Charles River Laboratories' deal with AstraZeneca may only formalise an existing relationship but a second Big Pharma accord is good news for the CRO say analysts.

The 'new' strategic partnership - which establishes Charles River as AstraZeneca's preferred safety and DMPK services supplier until 2015 - was announced yesterday, despite the fact the Anglo-Swedish drugmarker started transferring work earlier this year.

This lack of surprise coupled with the limited financial implications for Charles River - the contract research organisation (CRO) predicts the work will only add an incremental 1 per cent to 2013 revenues - meant the news was met a muted, if generally positive, response.

Garen Sarafian, VP of healthcare technology and distribution at Citi Research, said: "While today’s news is encouraging, it is modest in size and we suspect already included in mid-year guidance given work was already being transferred earlier in 2012."

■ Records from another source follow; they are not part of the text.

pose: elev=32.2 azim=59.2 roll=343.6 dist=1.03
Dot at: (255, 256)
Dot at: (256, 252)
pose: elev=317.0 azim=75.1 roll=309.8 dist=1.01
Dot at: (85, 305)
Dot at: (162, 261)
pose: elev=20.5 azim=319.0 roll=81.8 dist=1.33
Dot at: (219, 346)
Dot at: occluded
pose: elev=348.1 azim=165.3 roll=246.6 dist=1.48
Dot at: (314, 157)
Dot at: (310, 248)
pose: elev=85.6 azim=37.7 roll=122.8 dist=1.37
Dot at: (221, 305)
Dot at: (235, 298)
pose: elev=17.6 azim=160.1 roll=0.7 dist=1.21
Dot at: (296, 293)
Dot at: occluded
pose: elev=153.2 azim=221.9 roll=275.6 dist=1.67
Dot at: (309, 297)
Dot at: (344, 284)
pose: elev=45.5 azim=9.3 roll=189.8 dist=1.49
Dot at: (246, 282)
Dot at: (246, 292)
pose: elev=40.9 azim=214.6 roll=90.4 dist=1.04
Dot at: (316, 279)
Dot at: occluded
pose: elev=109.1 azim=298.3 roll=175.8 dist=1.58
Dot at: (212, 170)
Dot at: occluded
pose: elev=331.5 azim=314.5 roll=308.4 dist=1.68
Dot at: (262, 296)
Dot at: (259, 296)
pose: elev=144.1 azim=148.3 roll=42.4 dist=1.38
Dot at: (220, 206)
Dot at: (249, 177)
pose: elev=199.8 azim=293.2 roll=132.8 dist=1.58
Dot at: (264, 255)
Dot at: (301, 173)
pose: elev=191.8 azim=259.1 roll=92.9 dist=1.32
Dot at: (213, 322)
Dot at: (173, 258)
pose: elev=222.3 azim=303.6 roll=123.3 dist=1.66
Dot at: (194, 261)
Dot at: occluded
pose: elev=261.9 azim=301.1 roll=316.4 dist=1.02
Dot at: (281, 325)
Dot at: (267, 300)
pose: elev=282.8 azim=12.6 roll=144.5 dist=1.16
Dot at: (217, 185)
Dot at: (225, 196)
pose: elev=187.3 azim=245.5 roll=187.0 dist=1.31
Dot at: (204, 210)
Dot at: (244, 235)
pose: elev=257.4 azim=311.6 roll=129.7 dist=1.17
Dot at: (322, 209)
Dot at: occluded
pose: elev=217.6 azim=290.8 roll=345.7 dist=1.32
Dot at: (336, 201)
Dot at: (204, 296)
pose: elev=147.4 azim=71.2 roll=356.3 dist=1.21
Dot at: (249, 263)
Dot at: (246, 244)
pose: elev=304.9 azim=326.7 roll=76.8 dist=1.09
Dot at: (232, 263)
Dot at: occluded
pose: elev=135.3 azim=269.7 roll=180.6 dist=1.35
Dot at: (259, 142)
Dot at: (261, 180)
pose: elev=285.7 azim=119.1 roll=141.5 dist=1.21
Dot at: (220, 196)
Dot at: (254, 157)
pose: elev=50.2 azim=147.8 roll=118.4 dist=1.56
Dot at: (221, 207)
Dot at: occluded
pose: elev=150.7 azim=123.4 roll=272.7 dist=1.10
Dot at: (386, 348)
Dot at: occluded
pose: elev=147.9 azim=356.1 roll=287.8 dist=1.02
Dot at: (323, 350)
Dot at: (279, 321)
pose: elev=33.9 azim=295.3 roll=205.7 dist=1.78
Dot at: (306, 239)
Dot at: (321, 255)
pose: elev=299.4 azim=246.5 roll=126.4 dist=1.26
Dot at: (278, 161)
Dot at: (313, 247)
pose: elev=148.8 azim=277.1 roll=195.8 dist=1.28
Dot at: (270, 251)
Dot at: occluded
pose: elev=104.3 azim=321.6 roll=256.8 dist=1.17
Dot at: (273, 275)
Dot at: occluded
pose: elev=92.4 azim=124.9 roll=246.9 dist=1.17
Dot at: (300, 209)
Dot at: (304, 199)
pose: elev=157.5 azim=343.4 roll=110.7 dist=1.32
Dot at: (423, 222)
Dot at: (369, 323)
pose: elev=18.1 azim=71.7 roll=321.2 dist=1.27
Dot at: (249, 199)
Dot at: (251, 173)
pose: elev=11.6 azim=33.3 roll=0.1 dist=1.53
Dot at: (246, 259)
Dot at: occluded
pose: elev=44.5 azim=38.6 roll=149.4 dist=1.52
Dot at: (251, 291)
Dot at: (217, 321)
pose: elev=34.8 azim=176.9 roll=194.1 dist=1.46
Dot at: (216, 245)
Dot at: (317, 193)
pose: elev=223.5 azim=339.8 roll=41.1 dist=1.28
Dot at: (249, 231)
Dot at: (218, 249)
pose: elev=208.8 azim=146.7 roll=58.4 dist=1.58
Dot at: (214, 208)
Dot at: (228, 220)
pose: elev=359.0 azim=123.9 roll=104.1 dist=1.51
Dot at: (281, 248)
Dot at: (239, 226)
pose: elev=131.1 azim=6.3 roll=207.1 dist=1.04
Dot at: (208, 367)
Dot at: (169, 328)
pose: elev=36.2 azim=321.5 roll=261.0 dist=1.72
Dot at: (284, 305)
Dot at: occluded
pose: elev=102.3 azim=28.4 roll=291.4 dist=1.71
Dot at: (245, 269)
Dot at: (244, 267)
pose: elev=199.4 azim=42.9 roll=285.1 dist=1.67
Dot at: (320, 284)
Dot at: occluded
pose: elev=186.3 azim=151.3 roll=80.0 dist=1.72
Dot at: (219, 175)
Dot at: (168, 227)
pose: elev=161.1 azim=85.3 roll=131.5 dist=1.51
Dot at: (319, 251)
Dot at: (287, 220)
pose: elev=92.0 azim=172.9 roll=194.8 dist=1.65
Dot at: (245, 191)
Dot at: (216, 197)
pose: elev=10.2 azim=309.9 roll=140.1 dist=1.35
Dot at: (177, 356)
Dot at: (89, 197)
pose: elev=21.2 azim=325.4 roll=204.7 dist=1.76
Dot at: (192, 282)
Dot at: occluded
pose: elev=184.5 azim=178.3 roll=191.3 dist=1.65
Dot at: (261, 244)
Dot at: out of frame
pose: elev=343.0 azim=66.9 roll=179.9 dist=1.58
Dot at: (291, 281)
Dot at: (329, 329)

He told Outsourcing-pharma.com that: "What will be important for CRL now is to ensure the two publicly announced partnerships are up and running smoothly and exceed expectations. In doing so, they may be able to utilize them as reference clients on future preclinical partnership opportunities."

A similar assessment was made by Ross Muken, senior managing director at ISI Group, who told us: "AstraZeneca had been a historical customer for Charles River and thus this is an expanded agreement. We look for this to grow over time given Astrazeneca’s need to refocus on discovery."

Both analysts suggested that the CRO is unlikely to need to invest to support the deal, with Muken explaining that: "I think they [Charles River] continue to have plenty of capacity to meet demand despite the series of closures we saw over the past 2 years."

John Kreger from William Blair & Company agreed, telling investors that: "We are encouraged that Charles River has now signed two significant strategic deals in the past year, further suggesting that the company is gaining market share in early development/preclinical at present and the trend toward more outsourcing is in place throughout the drug development spectrum."

The deal - coupled with the agreements signed with China-based CRO Pharmaron earlier this week - also suggests that AstraZeneca has more preclinical work to outsource.